Um levantamento divulgado em fevereiro passado pelo Fórum Brasileiro de Segurança Pública, em parceria com o Datafolha – Visível e invisível: A vitimização de mulheres no Brasil -, concluiu que, no ano referência, 2018, mais da metade das mulheres que sofreram abusos e agressões dentro de casa não chegou a denunciar os responsáveis. No universo das que decidiram fazê-lo, apenas 22,2% procuraram um órgão oficial, como a Delegacia de Defesa da Mulher; as outras 29,6% preferiram recorrer à ajuda da família, de amigos ou da igreja.
Assim, uma das conclusões do estudo é que as estatísticas da violência doméstica no Brasil não ilustram a realidade, já que – conforme se verificou – permanece subnotificada oficialmente a maioria dos episódios dessa variada ação criminosa, que abrange de ameaça à tortura psicológica; de agressão física e/ou verbal ao feminicídio. Por essa razão, o levantamento constata as dificuldades em traçar um perfil fidedigno do universo de mulheres agredidas, inclusive porque o grau de subnotificação é maior que a média entre as vítimas com escolaridade superior e, presumivelmente, também com melhor nível socioeconômico.

O estudo do Fórum Brasileiro de Segurança Pública com o Datafolha verificou ainda que, entre as vítimas de agressões notificadas oficialmente, o maior percentual é de mulheres que se autoidentificaram como negras – 28,4%. Logo em seguida, estão as que se declararam pardas, com 27,5%. Esse quadro, conforme os autores, corrobora a situação de vulnerabilidade desses dois grupos, o que eles associam a espaços e oportunidades precários de trabalho e a baixas escolaridade e condição socioeconômica.

Esses dados são fundamentais para contextualizar a importância das ações que vêm sendo operadas pelo Sistema Fecomércio de Sergipe, em parceria com o Ministério Público e o Tribunal de Justiça, cujo objetivo central é viabilizar inserção no mercado de trabalho a mulheres vítimas de violência doméstica que contem com medidas protetivas expedidas judicialmente. O processo tem início com a capacitação profissional delas por intermédio do leque de cursos oferecidos pelo Senac e, posteriormente, encaminhando-as a potenciais empregadores através do Banco de Oportunidades Senac Carreiras.

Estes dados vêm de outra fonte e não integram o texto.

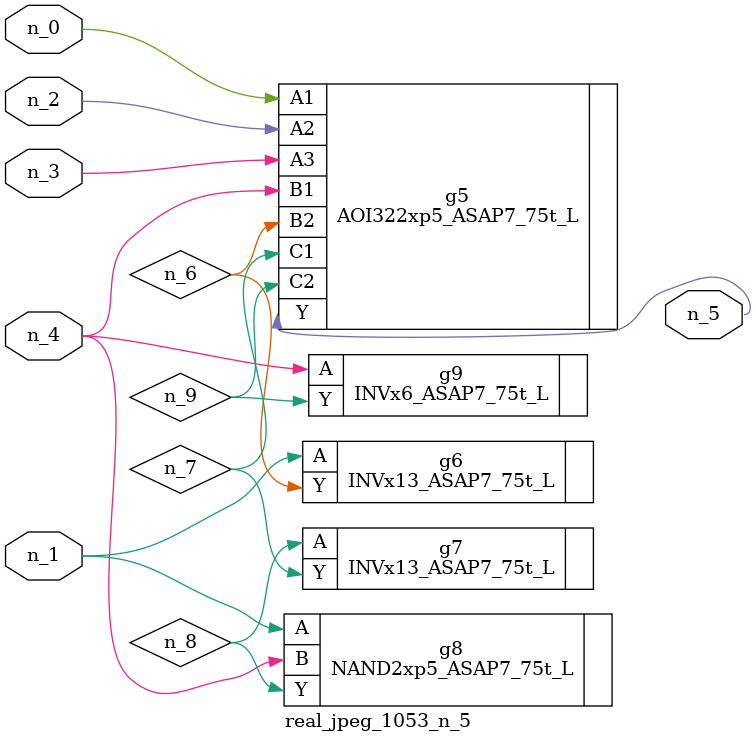
<source format=v>
module real_jpeg_1053_n_5 (n_4, n_0, n_1, n_2, n_3, n_5);

input n_4;
input n_0;
input n_1;
input n_2;
input n_3;

output n_5;

wire n_8;
wire n_6;
wire n_7;
wire n_9;

AOI322xp5_ASAP7_75t_L g5 ( 
.A1(n_0),
.A2(n_2),
.A3(n_3),
.B1(n_4),
.B2(n_6),
.C1(n_7),
.C2(n_9),
.Y(n_5)
);

INVx13_ASAP7_75t_L g6 ( 
.A(n_1),
.Y(n_6)
);

NAND2xp5_ASAP7_75t_L g8 ( 
.A(n_1),
.B(n_4),
.Y(n_8)
);

INVx6_ASAP7_75t_L g9 ( 
.A(n_4),
.Y(n_9)
);

INVx13_ASAP7_75t_L g7 ( 
.A(n_8),
.Y(n_7)
);


endmodule
</source>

Voltando ao que afirmei no início desse texto, qualificação voltada à inclusão no mercado de trabalho gera perspectivas capazes de transformar a vida das pessoas para melhor. Temos lutado para ampliar tal acesso às mulheres de modo geral, mas daremos prioridade, com esses convênios, àquelas que mais precisam, na condição de vítimas da violência em seus próprios lares. Muitas delas não conseguem se livrar dos agressores por não terem independência econômica e queremos ajudá-las a sair desse vínculo perverso, ao ritmo de seus desejos e escolhas. O projeto inclui ainda atividades de natureza cultural e social. Quem já experimentou sofrimento e perda de autoestima sabe que uma mão estendida em apoio e compreensão pode significar um recomeço, impulso crucial para dar a volta por cima.

Além das boas expectativas e das esperanças que esse projeto desperta em mim, há algo ainda a ressaltar: o poder de beneficiar concretamente a sociedade quando se unem representantes da iniciativa privada e órgãos da esfera pública, em prol do que é justo, do que é correto. O enfrentamento à violência doméstica – uma chaga social, repito – demanda esforços ininterruptos. O problema afeta sem distinções as mulheres de nosso país, em cujas raízes culturais infelizmente perdura o entendimento de que elas seriam “propriedades” dos homens, não indivíduos plenos de direitos. É uma percepção tão ultrapassada quanto cruel, pelos comportamentos abomináveis que alimenta. Cabe a todos nós não admiti-los.
*É presidente do Sistema Fecomércio/Sesc/Senac Sergipe e deputado federal (PP/SE).